4 March 2009
Global Seminars & Invited Speaker Series
STATELY HOMES AND PALACES OF NAVARRA
Town halls in Navarre. Urban planning, morphology and typological evolution.
Mr. José Javier Azanza López
University of Navarra
The Town Hall is a special type of civil architecture, whose social purpose gives it its own characteristics that must combine representativeness in its exterior appearance and functionality in the interior distribution of its rooms.
A common aspect of most council houses in Navarre is their location in a place that is representative of the locality in which they are located and which gives these constructions a high urban prominence, almost always overlooking an open space over which they preside and of which they become an element of reference letter. Reasons of an urbanistic, sociological and symbolic nature contribute to explain this reality.
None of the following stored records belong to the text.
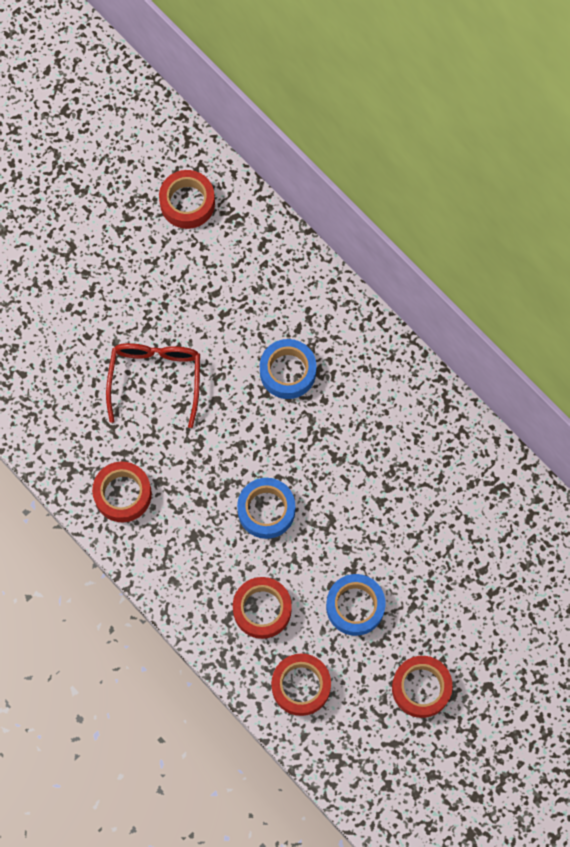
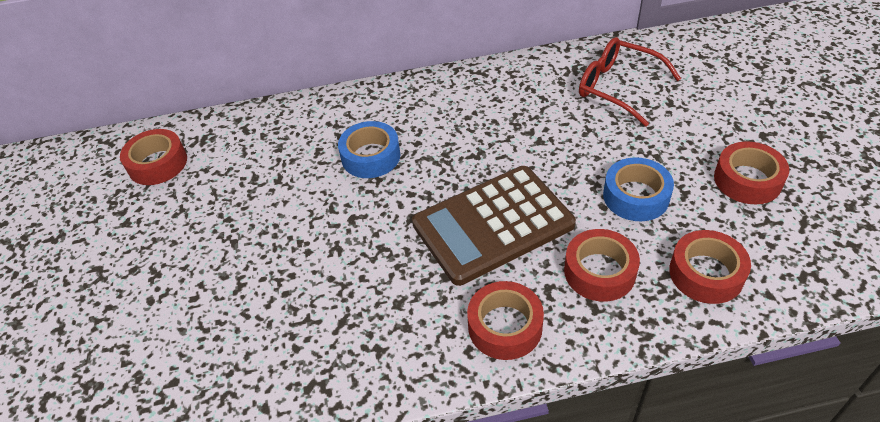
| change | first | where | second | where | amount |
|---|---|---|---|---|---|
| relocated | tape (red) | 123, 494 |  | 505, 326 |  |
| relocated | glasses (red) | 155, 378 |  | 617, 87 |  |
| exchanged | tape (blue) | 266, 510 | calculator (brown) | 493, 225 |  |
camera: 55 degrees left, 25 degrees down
On the exterior, the council buildings are configured as large cubic volumes whose main façade is organized in two or three levels plus attic and concentrates almost all the elements of interest of the building. These include the gallery of arcades on the ground floor leave, the balcony or authorities' box where the protocol flags fly, and the coat of arms that identifies the building as the municipal house of all citizens; to these are sometimes added towers or belfries to house the clock and the bells that regulate the life of the city. Nor is the presence of images foreign to council architecture, organizing an allegorical program centered on the virtues of good government inherent to the municipal institution -Pamplona and Bera de Bidasoa- or resorting to historical personages proposed as models of civic conduct -Allo-. More frequent are the inscriptions, most of them of historical-architectural content, as they illustrate the date of construction or renovation of the Town Hall -Saldías-, or some historical event related to the town worthy of remembrance -Yanci-.
Elizondo. Baztán Valley Town Hall
The interior distribution of the council house is organized according to a double criterion of rationality and spatial functionality, so that all its rooms are designed for a better development of municipal policy, without forgetting their respective ideological contents. As in stately architecture, the interior of the council building is also organized around two elements between which a spatial sequence of continuity is established, the entrance hall or hallway, and the staircase of honor. The latter leads to the main floor, where the rooms proper to its function are located: the Assembly Hall or Plenary Hall, the Mayor's office, the administrative office, the Court, the Treasury and the file; and in the more spacious buildings there was also the chapel or chapel. But in addition to its own function management assistant, we cannot ignore the multipurpose and multifunctional nature of the council building that brought together many of the services that the civic infrastructure required, both in subject criminal and economic and professor, areas whose responsibility fell directly on the municipal institution. Thus, on numerous occasions, the town hall housed the jail and dungeon, the bond and the meat and fish market, butcher's and fish market, tavern and inn, and the primary schools for boys and girls, to which was frequently added a dispensary or doctor's office that completed the wide range of municipal services.
Having established the general approach to Navarre's council houses in terms of urban planning and morphology, their typological evolution allows us to distinguish several stages: the first council houses of the 16th century; the centuries of the Baroque; the influence of Academicism; Eclecticism and the first half of the 20th century; and, finally, tradition and the avant-garde in contemporary Navarre council architecture.